#### Exercise aim:
Return the following from the records below: each line, word for word, starting with the line that contains "uygun en iyi seçim için bilgi sunuyoruz." and going on through the line that contains "наю, - тот ли", with nothing outside that range.

#### Exercise materials:

┌────────

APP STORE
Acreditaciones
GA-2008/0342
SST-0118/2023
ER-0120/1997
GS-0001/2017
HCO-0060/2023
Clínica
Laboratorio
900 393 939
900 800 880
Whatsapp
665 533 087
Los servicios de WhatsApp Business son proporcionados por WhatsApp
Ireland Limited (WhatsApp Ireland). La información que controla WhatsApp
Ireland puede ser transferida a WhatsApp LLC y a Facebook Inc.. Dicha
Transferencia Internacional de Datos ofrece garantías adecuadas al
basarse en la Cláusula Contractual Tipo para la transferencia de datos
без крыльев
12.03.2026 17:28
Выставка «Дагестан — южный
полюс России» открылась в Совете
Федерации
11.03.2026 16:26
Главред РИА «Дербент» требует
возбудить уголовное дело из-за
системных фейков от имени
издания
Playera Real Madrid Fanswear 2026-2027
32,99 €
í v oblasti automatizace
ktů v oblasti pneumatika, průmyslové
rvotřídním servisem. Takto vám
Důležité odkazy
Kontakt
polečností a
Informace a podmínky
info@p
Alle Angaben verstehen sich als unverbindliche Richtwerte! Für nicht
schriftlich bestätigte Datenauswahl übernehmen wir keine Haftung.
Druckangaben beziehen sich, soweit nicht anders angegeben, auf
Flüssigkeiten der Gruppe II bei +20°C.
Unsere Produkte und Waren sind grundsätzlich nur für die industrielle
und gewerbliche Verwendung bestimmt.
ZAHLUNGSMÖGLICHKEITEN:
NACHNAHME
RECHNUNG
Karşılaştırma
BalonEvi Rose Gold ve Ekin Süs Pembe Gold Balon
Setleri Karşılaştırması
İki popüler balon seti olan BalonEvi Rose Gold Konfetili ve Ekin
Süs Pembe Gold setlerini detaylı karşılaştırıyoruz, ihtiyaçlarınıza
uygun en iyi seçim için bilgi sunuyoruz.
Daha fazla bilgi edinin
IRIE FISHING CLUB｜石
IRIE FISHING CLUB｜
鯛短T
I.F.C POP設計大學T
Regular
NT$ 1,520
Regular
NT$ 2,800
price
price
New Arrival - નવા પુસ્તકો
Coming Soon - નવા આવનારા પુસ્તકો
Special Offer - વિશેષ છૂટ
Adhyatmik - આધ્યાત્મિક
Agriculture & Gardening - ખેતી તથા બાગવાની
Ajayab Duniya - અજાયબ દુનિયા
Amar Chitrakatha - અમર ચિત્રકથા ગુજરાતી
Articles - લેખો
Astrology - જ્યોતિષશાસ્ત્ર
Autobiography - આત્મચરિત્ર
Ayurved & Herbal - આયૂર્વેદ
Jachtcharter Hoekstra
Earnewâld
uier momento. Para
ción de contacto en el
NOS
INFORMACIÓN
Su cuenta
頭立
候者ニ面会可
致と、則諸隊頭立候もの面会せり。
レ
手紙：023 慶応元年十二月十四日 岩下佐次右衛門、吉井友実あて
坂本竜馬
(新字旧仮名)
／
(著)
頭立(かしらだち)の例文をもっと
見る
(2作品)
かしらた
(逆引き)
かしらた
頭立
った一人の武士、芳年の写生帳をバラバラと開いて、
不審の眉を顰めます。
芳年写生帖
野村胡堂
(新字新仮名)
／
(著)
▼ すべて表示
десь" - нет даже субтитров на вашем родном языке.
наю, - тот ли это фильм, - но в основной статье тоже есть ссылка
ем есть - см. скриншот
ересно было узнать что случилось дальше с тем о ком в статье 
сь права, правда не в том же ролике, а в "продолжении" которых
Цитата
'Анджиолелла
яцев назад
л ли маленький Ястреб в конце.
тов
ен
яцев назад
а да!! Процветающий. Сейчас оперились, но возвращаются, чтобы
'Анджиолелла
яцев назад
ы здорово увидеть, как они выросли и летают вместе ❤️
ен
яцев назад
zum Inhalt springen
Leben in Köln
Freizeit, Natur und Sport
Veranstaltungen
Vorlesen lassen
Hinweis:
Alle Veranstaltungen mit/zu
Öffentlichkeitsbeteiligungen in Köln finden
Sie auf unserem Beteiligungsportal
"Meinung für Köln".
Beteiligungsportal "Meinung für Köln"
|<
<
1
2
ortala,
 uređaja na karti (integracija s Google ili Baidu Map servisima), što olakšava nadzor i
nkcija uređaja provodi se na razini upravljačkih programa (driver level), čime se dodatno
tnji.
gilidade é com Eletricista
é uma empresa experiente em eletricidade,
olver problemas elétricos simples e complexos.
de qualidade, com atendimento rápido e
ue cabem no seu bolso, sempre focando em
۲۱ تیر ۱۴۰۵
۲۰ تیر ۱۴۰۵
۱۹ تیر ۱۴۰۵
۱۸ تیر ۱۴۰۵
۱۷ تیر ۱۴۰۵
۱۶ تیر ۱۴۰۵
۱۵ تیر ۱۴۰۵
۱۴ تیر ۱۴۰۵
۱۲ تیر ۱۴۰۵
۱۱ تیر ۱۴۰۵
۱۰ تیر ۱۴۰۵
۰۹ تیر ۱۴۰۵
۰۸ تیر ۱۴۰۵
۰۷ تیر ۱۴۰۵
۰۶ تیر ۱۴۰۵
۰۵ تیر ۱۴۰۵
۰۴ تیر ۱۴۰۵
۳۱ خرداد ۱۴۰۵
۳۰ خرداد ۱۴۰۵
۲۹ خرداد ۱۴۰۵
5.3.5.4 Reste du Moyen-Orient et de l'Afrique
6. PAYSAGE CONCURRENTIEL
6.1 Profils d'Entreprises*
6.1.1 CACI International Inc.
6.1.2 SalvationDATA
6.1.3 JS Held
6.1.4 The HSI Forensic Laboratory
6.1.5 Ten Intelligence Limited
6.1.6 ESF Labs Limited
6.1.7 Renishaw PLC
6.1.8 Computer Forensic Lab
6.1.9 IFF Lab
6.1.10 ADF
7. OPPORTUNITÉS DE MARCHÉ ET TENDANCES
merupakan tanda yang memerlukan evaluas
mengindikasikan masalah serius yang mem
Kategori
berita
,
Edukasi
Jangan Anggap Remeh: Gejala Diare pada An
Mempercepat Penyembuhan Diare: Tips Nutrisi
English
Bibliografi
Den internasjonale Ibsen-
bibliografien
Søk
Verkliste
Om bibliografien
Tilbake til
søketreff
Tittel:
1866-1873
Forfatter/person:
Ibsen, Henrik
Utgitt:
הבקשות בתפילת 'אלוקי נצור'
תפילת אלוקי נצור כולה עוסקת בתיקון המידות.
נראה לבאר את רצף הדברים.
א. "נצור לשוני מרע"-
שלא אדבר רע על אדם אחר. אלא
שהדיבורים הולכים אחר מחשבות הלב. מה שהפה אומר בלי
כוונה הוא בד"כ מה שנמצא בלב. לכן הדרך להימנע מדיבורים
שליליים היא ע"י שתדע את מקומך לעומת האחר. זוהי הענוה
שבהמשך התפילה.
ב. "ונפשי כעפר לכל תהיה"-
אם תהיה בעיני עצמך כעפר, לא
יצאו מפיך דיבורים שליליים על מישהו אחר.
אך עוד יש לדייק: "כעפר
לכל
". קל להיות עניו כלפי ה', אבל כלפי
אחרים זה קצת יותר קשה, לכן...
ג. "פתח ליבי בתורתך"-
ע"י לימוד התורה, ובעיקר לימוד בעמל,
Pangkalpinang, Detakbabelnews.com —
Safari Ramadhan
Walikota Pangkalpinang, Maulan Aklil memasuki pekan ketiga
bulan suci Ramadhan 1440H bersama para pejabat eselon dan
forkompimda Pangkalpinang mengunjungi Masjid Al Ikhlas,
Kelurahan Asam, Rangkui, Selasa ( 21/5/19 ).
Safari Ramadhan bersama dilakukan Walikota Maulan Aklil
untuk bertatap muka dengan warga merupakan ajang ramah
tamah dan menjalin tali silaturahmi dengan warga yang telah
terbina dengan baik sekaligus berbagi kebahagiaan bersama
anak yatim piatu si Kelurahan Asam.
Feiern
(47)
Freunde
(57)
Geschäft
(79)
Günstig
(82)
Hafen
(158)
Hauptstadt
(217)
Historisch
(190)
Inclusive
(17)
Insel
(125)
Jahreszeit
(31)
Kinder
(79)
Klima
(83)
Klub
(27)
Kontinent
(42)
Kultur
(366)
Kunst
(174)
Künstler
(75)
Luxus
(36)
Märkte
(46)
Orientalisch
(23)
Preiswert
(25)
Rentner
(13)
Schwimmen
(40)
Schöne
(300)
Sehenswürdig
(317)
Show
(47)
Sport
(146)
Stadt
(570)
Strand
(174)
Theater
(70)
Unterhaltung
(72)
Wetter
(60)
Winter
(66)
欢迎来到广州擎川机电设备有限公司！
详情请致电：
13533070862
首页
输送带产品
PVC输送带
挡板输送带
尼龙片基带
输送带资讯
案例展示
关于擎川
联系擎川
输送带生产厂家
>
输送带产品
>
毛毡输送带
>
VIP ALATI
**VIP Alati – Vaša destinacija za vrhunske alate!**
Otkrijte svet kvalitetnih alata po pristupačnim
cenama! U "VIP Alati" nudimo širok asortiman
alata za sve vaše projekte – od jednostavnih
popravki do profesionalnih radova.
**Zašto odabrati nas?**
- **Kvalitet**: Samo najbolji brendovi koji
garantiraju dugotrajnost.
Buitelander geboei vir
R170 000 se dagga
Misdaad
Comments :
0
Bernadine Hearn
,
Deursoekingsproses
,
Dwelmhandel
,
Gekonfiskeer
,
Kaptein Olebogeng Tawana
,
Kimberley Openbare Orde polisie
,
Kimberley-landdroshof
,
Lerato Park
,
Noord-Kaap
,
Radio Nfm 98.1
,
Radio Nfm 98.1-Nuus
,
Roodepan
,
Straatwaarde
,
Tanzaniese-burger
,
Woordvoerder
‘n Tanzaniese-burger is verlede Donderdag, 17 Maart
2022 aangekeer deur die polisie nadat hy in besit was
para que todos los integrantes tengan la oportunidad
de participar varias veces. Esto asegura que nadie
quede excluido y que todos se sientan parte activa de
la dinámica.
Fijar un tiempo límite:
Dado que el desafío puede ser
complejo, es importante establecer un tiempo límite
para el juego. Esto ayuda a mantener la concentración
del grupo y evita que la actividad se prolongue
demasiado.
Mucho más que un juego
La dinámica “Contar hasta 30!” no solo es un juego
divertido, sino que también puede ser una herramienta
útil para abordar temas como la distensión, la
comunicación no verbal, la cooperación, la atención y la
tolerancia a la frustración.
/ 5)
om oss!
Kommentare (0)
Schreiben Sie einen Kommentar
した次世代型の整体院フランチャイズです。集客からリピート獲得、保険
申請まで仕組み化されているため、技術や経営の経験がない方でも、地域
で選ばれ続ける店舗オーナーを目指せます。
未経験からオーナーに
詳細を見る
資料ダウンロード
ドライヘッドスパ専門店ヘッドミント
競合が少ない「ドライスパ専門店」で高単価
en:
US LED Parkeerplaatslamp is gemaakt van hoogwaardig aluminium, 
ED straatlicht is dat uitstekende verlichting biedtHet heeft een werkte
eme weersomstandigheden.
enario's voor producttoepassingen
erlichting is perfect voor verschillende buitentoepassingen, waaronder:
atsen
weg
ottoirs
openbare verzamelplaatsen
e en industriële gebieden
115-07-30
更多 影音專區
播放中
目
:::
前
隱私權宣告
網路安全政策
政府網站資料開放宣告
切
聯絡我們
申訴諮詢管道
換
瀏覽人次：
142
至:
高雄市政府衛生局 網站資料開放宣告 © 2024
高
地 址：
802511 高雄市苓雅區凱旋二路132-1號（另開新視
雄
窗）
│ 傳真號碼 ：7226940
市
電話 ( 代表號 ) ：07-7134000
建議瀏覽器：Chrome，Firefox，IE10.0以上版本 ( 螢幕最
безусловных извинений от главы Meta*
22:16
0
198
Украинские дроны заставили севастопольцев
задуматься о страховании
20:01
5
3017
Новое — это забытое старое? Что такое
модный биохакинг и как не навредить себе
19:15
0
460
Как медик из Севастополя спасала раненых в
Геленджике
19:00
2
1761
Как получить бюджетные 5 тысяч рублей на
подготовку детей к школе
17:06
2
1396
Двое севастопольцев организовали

└────────

#### Response:
uygun en iyi seçim için bilgi sunuyoruz.
Daha fazla bilgi edinin
IRIE FISHING CLUB｜石
IRIE FISHING CLUB｜
鯛短T
I.F.C POP設計大學T
Regular
NT$ 1,520
Regular
NT$ 2,800
price
price
New Arrival - નવા પુસ્તકો
Coming Soon - નવા આવનારા પુસ્તકો
Special Offer - વિશેષ છૂટ
Adhyatmik - આધ્યાત્મિક
Agriculture & Gardening - ખેતી તથા બાગવાની
Ajayab Duniya - અજાયબ દુનિયા
Amar Chitrakatha - અમર ચિત્રકથા ગુજરાતી
Articles - લેખો
Astrology - જ્યોતિષશાસ્ત્ર
Autobiography - આત્મચરિત્ર
Ayurved & Herbal - આયૂર્વેદ
Jachtcharter Hoekstra
Earnewâld
uier momento. Para
ción de contacto en el
NOS
INFORMACIÓN
Su cuenta
頭立
候者ニ面会可
致と、則諸隊頭立候もの面会せり。
レ
手紙：023 慶応元年十二月十四日 岩下佐次右衛門、吉井友実あて
坂本竜馬
(新字旧仮名)
／
(著)
頭立(かしらだち)の例文をもっと
見る
(2作品)
かしらた
(逆引き)
かしらた
頭立
った一人の武士、芳年の写生帳をバラバラと開いて、
不審の眉を顰めます。
芳年写生帖
野村胡堂
(新字新仮名)
／
(著)
▼ すべて表示
десь" - нет даже субтитров на вашем родном языке.
наю, - тот ли это фильм, - но в основной статье тоже есть ссылка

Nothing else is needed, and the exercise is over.